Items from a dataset
--------------------

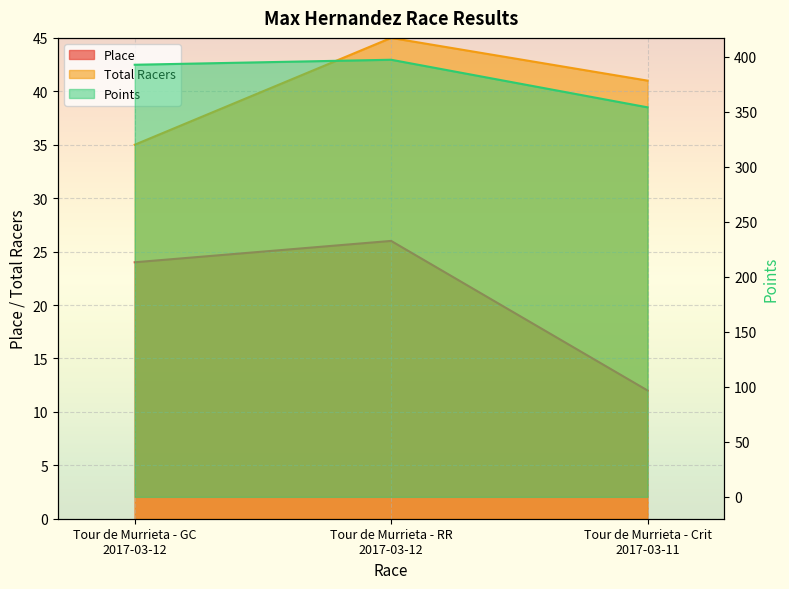

At which category is the sum across all series the highest?

Tour de Murrieta - RR
2017-03-12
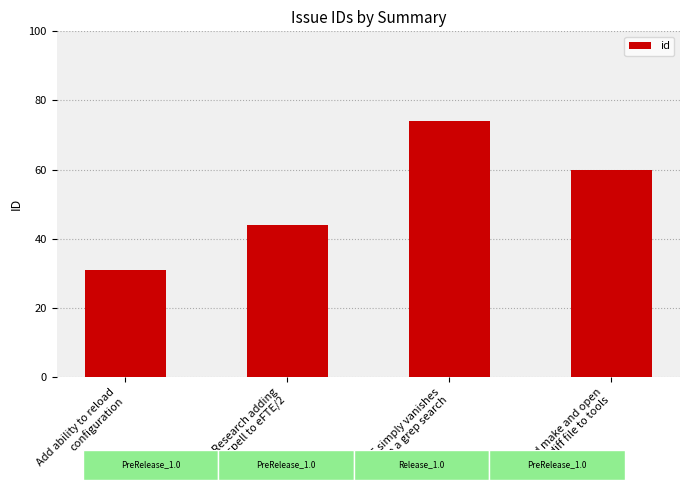

What is the value of the 3rd bar from the left?

74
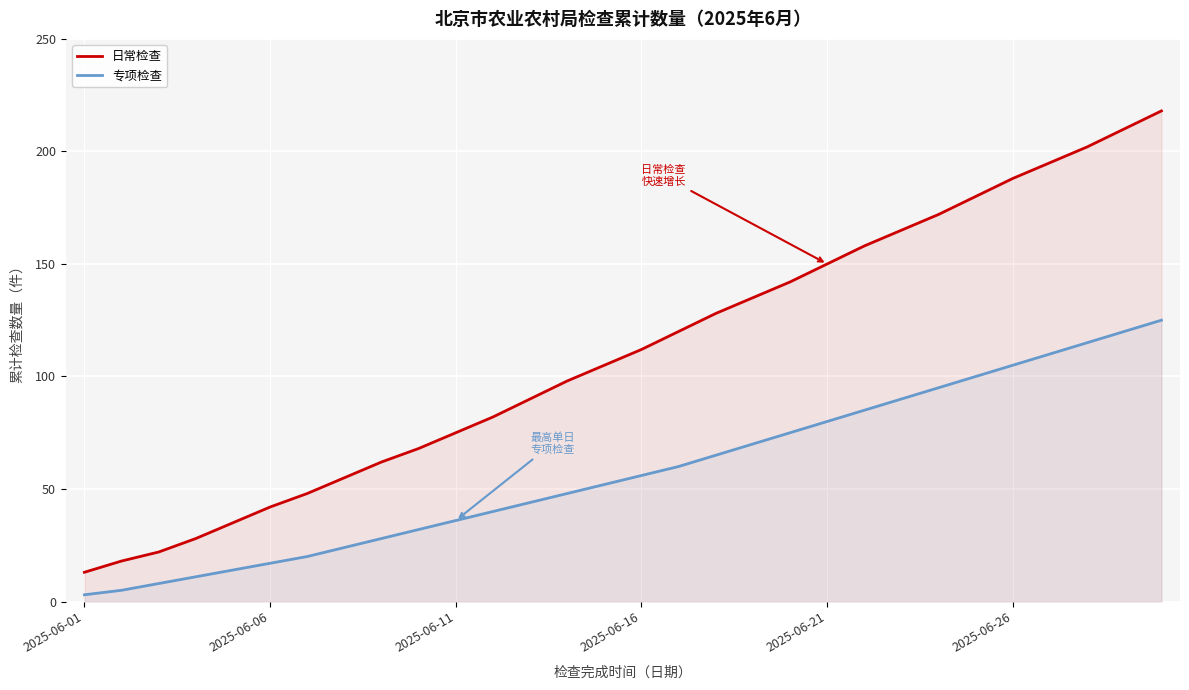

How many lines are shown in the chart?

2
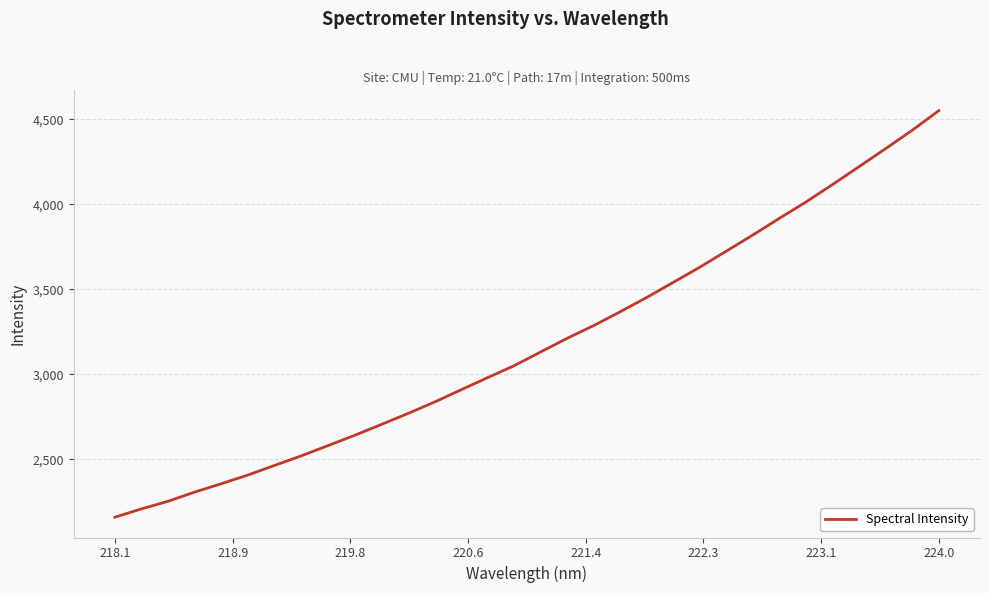

How many values are below 3131?

16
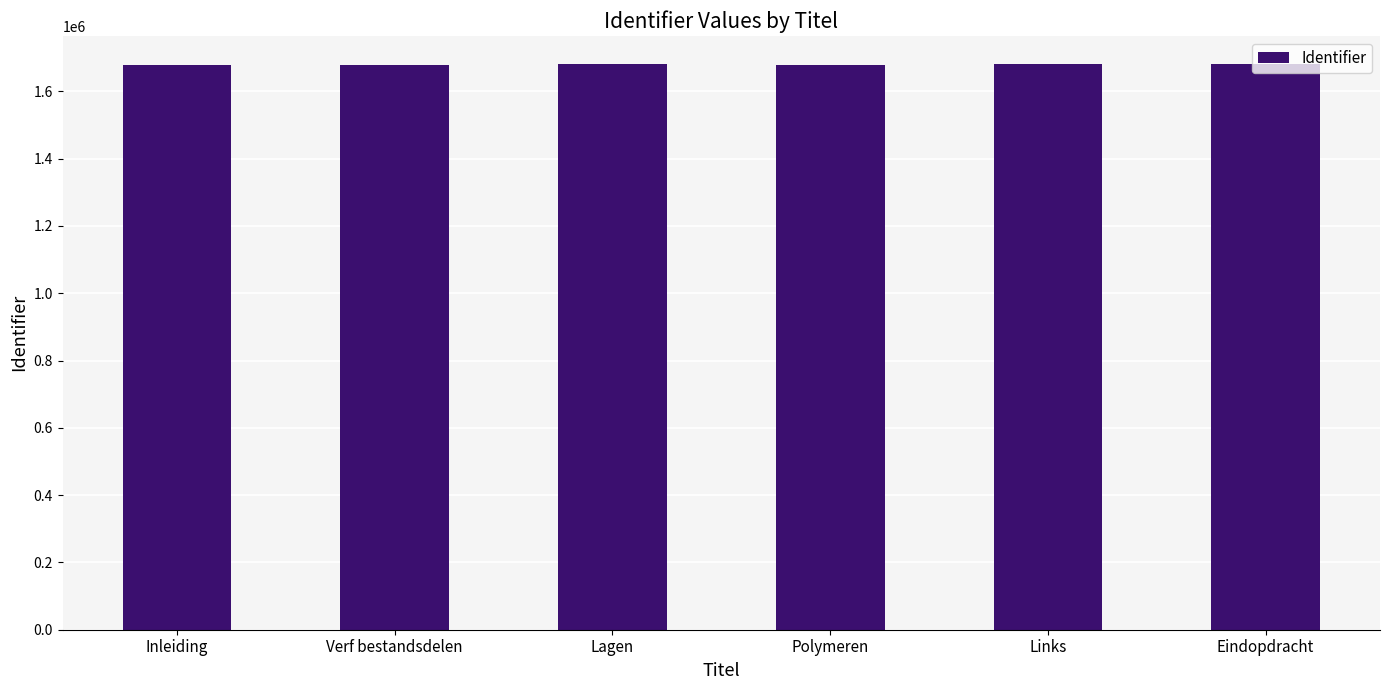

Are the bars grouped side by side (vs. stacked)?

No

--------------------

• [Activity]: Rewrite every line of the records as a numbered list, skipping blank lines and leaving out the pictures.

• [Problem solution]:
1. At which category is the sum across all series the highest?
2. Tour de Murrieta - RR
3. 2017-03-12
4. What is the value of the 3rd bar from the left?
5. 74
6. How many lines are shown in the chart?
7. 2
8. How many values are below 3131?
9. 16
10. Are the bars grouped side by side (vs. stacked)?
11. No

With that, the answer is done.